▶ [Task item]: Extract every line of the data entries below that contains the word "Everything". Case counts, so match only lines where the word appears with the same capitalization.

▶ [Data entries]:

+ + + + + + +

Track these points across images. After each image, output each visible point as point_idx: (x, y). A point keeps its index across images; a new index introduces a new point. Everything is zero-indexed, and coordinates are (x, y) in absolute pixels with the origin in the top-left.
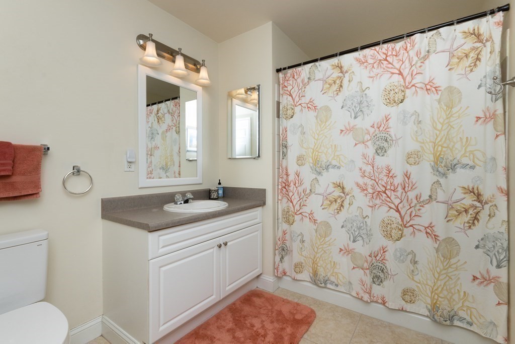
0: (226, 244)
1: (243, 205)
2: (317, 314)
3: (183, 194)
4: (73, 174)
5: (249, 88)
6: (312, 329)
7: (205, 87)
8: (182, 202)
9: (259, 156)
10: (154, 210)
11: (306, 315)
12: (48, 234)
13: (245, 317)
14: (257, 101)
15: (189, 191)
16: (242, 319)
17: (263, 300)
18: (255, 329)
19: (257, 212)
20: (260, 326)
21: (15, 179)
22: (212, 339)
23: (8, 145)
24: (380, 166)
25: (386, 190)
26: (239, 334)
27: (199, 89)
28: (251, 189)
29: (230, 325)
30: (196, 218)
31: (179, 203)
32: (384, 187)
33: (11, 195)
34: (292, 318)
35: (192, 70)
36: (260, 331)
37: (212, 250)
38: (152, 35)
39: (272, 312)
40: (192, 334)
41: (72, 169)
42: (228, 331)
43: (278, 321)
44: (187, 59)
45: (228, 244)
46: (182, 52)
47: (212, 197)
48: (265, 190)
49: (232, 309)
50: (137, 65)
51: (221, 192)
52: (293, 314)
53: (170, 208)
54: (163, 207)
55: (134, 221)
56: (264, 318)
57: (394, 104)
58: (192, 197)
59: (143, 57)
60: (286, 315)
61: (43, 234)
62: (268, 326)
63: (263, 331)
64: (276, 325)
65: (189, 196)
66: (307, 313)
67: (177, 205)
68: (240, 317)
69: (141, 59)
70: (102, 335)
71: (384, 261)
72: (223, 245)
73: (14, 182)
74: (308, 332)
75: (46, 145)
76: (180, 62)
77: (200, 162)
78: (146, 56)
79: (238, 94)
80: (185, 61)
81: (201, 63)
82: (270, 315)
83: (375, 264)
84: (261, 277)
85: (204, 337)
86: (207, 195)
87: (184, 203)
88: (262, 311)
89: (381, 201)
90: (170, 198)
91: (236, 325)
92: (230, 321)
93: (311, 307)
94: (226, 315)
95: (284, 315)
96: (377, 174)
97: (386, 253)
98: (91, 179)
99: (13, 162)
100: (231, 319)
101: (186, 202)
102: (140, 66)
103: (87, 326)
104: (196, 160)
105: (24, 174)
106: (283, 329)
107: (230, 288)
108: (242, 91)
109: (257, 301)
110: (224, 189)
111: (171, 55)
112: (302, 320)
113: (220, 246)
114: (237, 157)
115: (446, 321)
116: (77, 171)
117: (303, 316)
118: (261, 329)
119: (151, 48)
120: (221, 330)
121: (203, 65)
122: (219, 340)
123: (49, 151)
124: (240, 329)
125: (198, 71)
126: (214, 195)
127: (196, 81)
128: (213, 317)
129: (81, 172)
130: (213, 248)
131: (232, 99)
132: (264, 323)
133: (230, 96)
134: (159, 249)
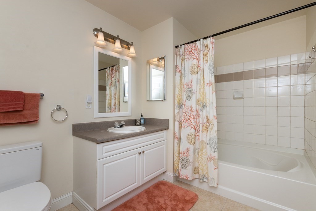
0: (143, 152)
1: (155, 129)
2: (199, 197)
3: (120, 122)
4: (57, 110)
5: (160, 57)
6: (195, 206)
7: (133, 58)
8: (119, 127)
9: (165, 99)
10: (102, 131)
11: (192, 198)
12: (42, 143)
13: (155, 197)
14: (164, 66)
15: (123, 120)
16: (153, 198)
17: (166, 187)
18: (160, 204)
19: (163, 133)
20: (163, 202)
21: (25, 112)
22: (134, 208)
23: (21, 93)
24: (188, 106)
25: (190, 118)
26: (150, 207)
27: (130, 59)
28: (160, 119)
29: (146, 201)
30: (125, 136)
31: (117, 127)
32: (190, 116)
33: (23, 121)
34: (183, 199)
35: (125, 48)
36: (163, 205)
37: (135, 156)
38: (102, 28)
39: (171, 195)
40: (123, 205)
41: (56, 106)
42: (144, 204)
43: (174, 200)
44: (122, 42)
45: (145, 152)
46: (119, 37)
47: (137, 124)
48: (168, 120)
49: (148, 192)
50: (93, 46)
51: (142, 121)
52: (184, 197)
53: (112, 130)
54: (107, 130)
55: (89, 137)
56: (166, 198)
57: (194, 74)
58: (124, 123)
59: (97, 41)
60: (179, 197)
61: (40, 144)
62: (168, 203)
63: (165, 206)
64: (173, 202)
65: (123, 123)
66: (192, 196)
67: (115, 129)
68: (152, 196)
69: (95, 43)
70: (72, 203)
71: (188, 156)
72: (142, 153)
73: (24, 114)
74: (193, 208)
75: (42, 93)
76: (118, 43)
77: (130, 103)
78: (98, 41)
79: (153, 62)
80: (121, 43)
81: (131, 44)
82: (170, 196)
83: (183, 158)
84: (166, 173)
85: (130, 207)
86: (134, 123)
87: (120, 127)
88: (165, 194)
89: (188, 124)
90: (112, 124)
91: (149, 201)
92: (145, 199)
93: (196, 193)
94: (143, 195)
95: (178, 197)
96: (187, 110)
97: (189, 152)
98: (67, 112)
99: (24, 102)
100: (147, 198)
101: (121, 126)
102: (95, 47)
103: (64, 197)
104: (128, 102)
105: (29, 110)
106: (177, 205)
107: (146, 179)
108: (156, 60)
109: (163, 187)
110: (145, 119)
111: (113, 40)
112: (189, 200)
113: (140, 153)
114: (153, 100)
115: (201, 180)
116: (59, 108)
117: (190, 198)
118: (164, 205)
119: (101, 36)
120: (140, 204)
121: (132, 45)
122: (138, 209)
123: (44, 97)
124: (151, 203)
125: (129, 48)
126: (138, 123)
127: (128, 54)
128: (136, 196)
129: (61, 109)
130: (136, 154)
131: (150, 65)
132: (166, 201)
133: (149, 63)
134: (103, 154)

+ + + + + + +

▶ [Exercise result]:
Track these points across images. After each image, output each visible point as point_idx: (x, y). A point keeps its index across images; a new index introduces a new point. Everything is zero-indexed, and coordinates are (x, y) in absolute pixels with the origin in the top-left.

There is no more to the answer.